Border-surveillance subcontractor suspended after cyberattack revealed sensitive monitoring details
By DREW HARWELL | The Washington Post | Published: July 2, 2019
The longtime maker of license-plate scanners and other surveillance equipment used along the U.S. border was suspended Tuesday from federal contracting by U.S. Customs and Border Protection officials, who cited "evidence of conduct indicating a lack of business honesty or integrity," federal records show.
The rare punishment temporarily prevents the longtime contractor, Perceptics, from doing business with the federal government and could land the company onto a years-long government blacklist.
Perceptics was attacked by an unknown hacker and had much of its internal data - including images of travelers' faces and license plates, surveillance-equipment schematics and sensitive contracting documents - made available for download on the open Web.
When it announced the "malicious cyberattack" last month, CBP declined to name which subcontractor had been hacked. The federal documents Tuesday identified the company being suspended as Perceptics and identified CBP as the "excluding agency."
CBP did not say why it had suspended Perceptics' contract. When it initially announced the hack, CBP said an unnamed subcontractor had transferred copies of license-plate and traveler images onto its private network in violation of agency rules.
Such suspensions are highly unusual and generally come only after an accusation of major wrongdoing, such as an indictment against executives or a crime against the government, said Angela Styles, a government-contracts lawyer at the Washington firm Akin Gump.
Suspension or debarment actions are often imposed on companies that commit fraud, embezzlement, obstruction of justice, bribery or other crimes "of so serious or compelling a nature" that they correlate "with a lack of present responsibility," CBP documents state.
CBP and Perceptics did not respond to requests for comment.
The suspension is a crushing blow to one of the central cogs of the U.S. border-surveillance machine and comes at a time of growing questions over CBP conduct, security and oversight.

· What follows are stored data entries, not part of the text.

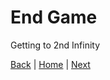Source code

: # End Game
Getting to 2nd Infinity


[Back](Late%20Game.md) | [Home](../README.md) | [Next](../Other/Settings.md)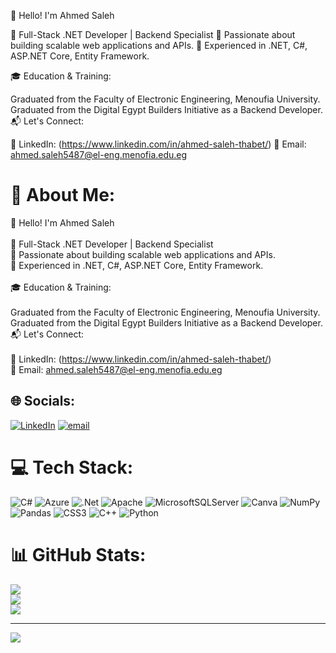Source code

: 👋 Hello! I'm Ahmed Saleh

🚀 Full-Stack .NET Developer | Backend Specialist
🔹 Passionate about building scalable web applications and APIs.
🔹 Experienced in .NET, C#, ASP.NET Core, Entity Framework.

🎓 Education & Training:

Graduated from the Faculty of Electronic Engineering, Menoufia University.
Graduated from the Digital Egypt Builders Initiative as a Backend Developer.
📬 Let's Connect:

💼 LinkedIn: (https://www.linkedin.com/in/ahmed-saleh-thabet/)
📧 Email: ahmed.saleh5487@el-eng.menofia.edu.eg

# 💫 About Me:
👋 Hello! I'm Ahmed Saleh<br><br>🚀 Full-Stack .NET Developer | Backend Specialist<br>🔹 Passionate about building scalable web applications and APIs.<br>🔹 Experienced in .NET, C#, ASP.NET Core, Entity Framework.<br><br>🎓 Education & Training:<br><br>Graduated from the Faculty of Electronic Engineering, Menoufia University.<br>Graduated from the Digital Egypt Builders Initiative as a Backend Developer.<br>📬 Let's Connect:<br><br>💼 LinkedIn: (https://www.linkedin.com/in/ahmed-saleh-thabet/)<br>📧 Email: ahmed.saleh5487@el-eng.menofia.edu.eg


## 🌐 Socials:
[![LinkedIn](https://img.shields.io/badge/LinkedIn-%230077B5.svg?logo=linkedin&logoColor=white)](https://linkedin.com/in/ahmed-saleh-thabet) [![email](https://img.shields.io/badge/Email-D14836?logo=gmail&logoColor=white)](mailto:ahmed.saleh5487@el-eng.menofia.edu.eg) 

# 💻 Tech Stack:
![C#](https://img.shields.io/badge/c%23-%23239120.svg?style=for-the-badge&logo=csharp&logoColor=white) ![Azure](https://img.shields.io/badge/azure-%230072C6.svg?style=for-the-badge&logo=microsoftazure&logoColor=white) ![.Net](https://img.shields.io/badge/.NET-5C2D91?style=for-the-badge&logo=.net&logoColor=white) ![Apache](https://img.shields.io/badge/apache-%23D42029.svg?style=for-the-badge&logo=apache&logoColor=white) ![MicrosoftSQLServer](https://img.shields.io/badge/Microsoft%20SQL%20Server-CC2927?style=for-the-badge&logo=microsoft%20sql%20server&logoColor=white) ![Canva](https://img.shields.io/badge/Canva-%2300C4CC.svg?style=for-the-badge&logo=Canva&logoColor=white) ![NumPy](https://img.shields.io/badge/numpy-%23013243.svg?style=for-the-badge&logo=numpy&logoColor=white) ![Pandas](https://img.shields.io/badge/pandas-%23150458.svg?style=for-the-badge&logo=pandas&logoColor=white) ![CSS3](https://img.shields.io/badge/css3-%231572B6.svg?style=for-the-badge&logo=css3&logoColor=white) ![C++](https://img.shields.io/badge/c++-%2300599C.svg?style=for-the-badge&logo=c%2B%2B&logoColor=white) ![Python](https://img.shields.io/badge/python-3670A0?style=for-the-badge&logo=python&logoColor=ffdd54)
# 📊 GitHub Stats:
![](https://github-readme-stats.vercel.app/api?username=AhmedsalehThabt&theme=gruvbox&hide_border=false&include_all_commits=false&count_private=false)<br/>
![](https://nirzak-streak-stats.vercel.app/?user=AhmedsalehThabt&theme=gruvbox&hide_border=false)<br/>
![](https://github-readme-stats.vercel.app/api/top-langs/?username=AhmedsalehThabt&theme=gruvbox&hide_border=false&include_all_commits=false&count_private=false&layout=compact)

---
[![](https://visitcount.itsvg.in/api?id=AhmedsalehThabt&icon=0&color=0)](https://visitcount.itsvg.in)

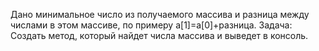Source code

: Дано минимальное число из получаемого массива и разница между числами в этом массиве, по примеру a[1]=a[0]+разница.
Задача:
Создать метод, который найдет числа массива и выведет в консоль.
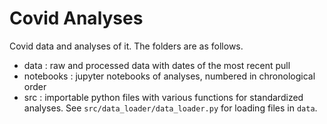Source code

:# Covid Analyses
Covid data and analyses of it. The folders are as follows.
 - data : raw and processed data with dates of the most recent pull
 - notebooks : jupyter notebooks of analyses, numbered in chronological order
 - src : importable python files with various functions for standardized analyses. See `src/data_loader/data_loader.py` for loading files in `data`.
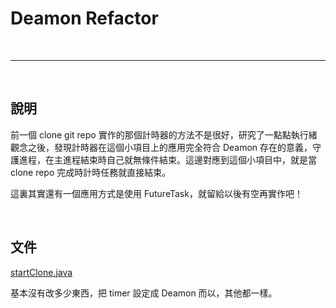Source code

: # Deamon Refactor

<br>

---------------------------------------------

<br>

## 說明

前一個 clone git repo 實作的那個計時器的方法不是很好，研究了一點點執行緒觀念之後，發現計時器在這個小項目上的應用完全符合 Deamon 存在的意義，守護進程，在主進程結束時自己就無條件結束。這邊對應到這個小項目中，就是當 clone repo 完成時計時任務就直接結束。

這裏其實還有一個應用方式是使用 FutureTask，就留給以後有空再實作吧！

<br>

## 文件

[startClone.java](./startClone.java)

基本沒有改多少東西，把 timer 設定成 Deamon 而以，其他都一樣。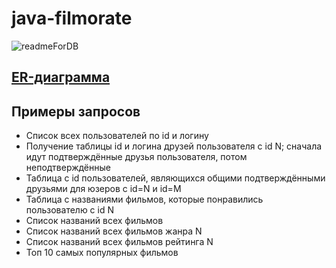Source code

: # java-filmorate

![readmeForDB](https://github.com/shmelactimel/java-filmorate/assets/135132888/7edcab9a-5ecc-478e-91e9-12561e5d3dd9)

## [ER-диаграмма](https://dbdiagram.io/d/Personal-65f42561ae072629ce1872c7)

## Примеры запросов

- Cписок всех пользователей по id и логину
- Получение таблицы id и логина друзей пользователя с id N; сначала идут подтверждённые друзья пользователя, потом неподтверждённые
- Таблица с id пользователей, являющихся общими подтверждёнными друзьями для юзеров с id=N и id=M
- Таблица с названиями фильмов, которые понравились пользователю с id N
- Список названий всех фильмов
- Список названий всех фильмов жанра N
- Список названий всех фильмов рейтинга N
- Топ 10 самых популярных фильмов
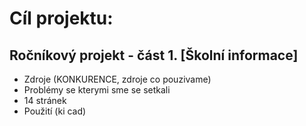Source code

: # Cíl projektu: 
## Ročníkový projekt - část 1. [Školní informace]
- Zdroje (KONKURENCE, zdroje co pouzivame)
- Problémy se kterymi sme se setkali
- 14 stránek
- Použití (ki cad)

Lawmakers and civil rights advocates said the breach illustrates the danger of the federal government's reliance on private companies to collect and stockpile sensitive data on people's locations and identities.
Perceptics has worked with CBP for nearly 30 years, designing and building the automated license-plate readers that officials use to scan every car, bus, truck and motorcycle crossing the American border. The Tennessee-based company said in 2015 that it was the sole provider of license-plate scanners for passenger vehicle inspections "at all land border ports of entry in the United States, Canada and at the most critical lanes in Mexico."
It is unclear how the suspension will affect security or surveillance systems at U.S. border checkpoints. CBP said none of its systems were compromised in the cyberattack.
Perceptics will face upcoming administrative proceedings to determine whether the company should be debarred, or prohibited for an extended period from working for the federal government. The proceedings are not public, and a suspension and debarment official for CBP will make the final decision as to Perceptics' future contracting.
Styles said the company will have a chance to defend itself and could emerge from the proceedings with the ability to return to federal contracting. But in the meantime, the company will not be able to do any business with the federal government - a devastating hit for the longtime contractor, which widely promotes its scanner systems for use at border crossings, highway safety checkpoints and toll-road gates.
A review of the hacked documents indicated that Perceptics also has done work for the Drug Enforcement Administration and the U.S. military.
A debarment could last several years and would prevent the company from entering into any new prime contracts or subcontracts. Debarred companies are often shunned by other firms discouraged by the loss of contracting work, Styles said.
CBP is currently involved in suspension proceedings with only one other company besides Perceptics, federal documents show. The agency has marked only seven companies as ineligible for new contracts in the past five years.
Perceptics has worked with a number of other national clients, including Canadian border officials, who told CBC News last month that they would continue using Perceptics equipment but were pressing for a "full forensic investigation." The Canada Border Service Agency did not respond to requests for comment.
Perceptics had welcomed CBP officials for an office tour as recently as April, the breached documents show.
The hack exposed detailed records about sensitive CBP contracts worth hundreds of millions of dollars and included precise details on the surveillance hardware used at massive ports of entry between the United States and Mexico, including San Diego's San Ysidro checkpoint, one of the busiest border crossings in the world.
The documents were posted to a secretive region of the Internet known as the "dark Web," where they were downloaded and reviewed by The Washington Post. The documents have also been reposted onto the broader Web by Distributed Denial of Secrets, a "transparency collective" that posts leaked or hacked material.
A dark-Web directory of the files credits the attack to Team Snatch, a cybercriminal group that says it specializes in corporate hacks and extortion. A hacker with the team, using the pseudonym "Boris Bullet-Dodger," told The Post over encrypted email that the team had gained access to Perceptics' computer systems for four months and had demanded a ransom payment but that Perceptics "broke their side of the bargain."
The hacker wrote, "I never meant to complicate border authorities or government" and blamed the hack on Perceptics executives, who the hacker said had "gone rogue."
"I hope now all clients [of] Perceptics will be carefully selecting a supplier," the hacker wrote. Those comments could not be independently verified.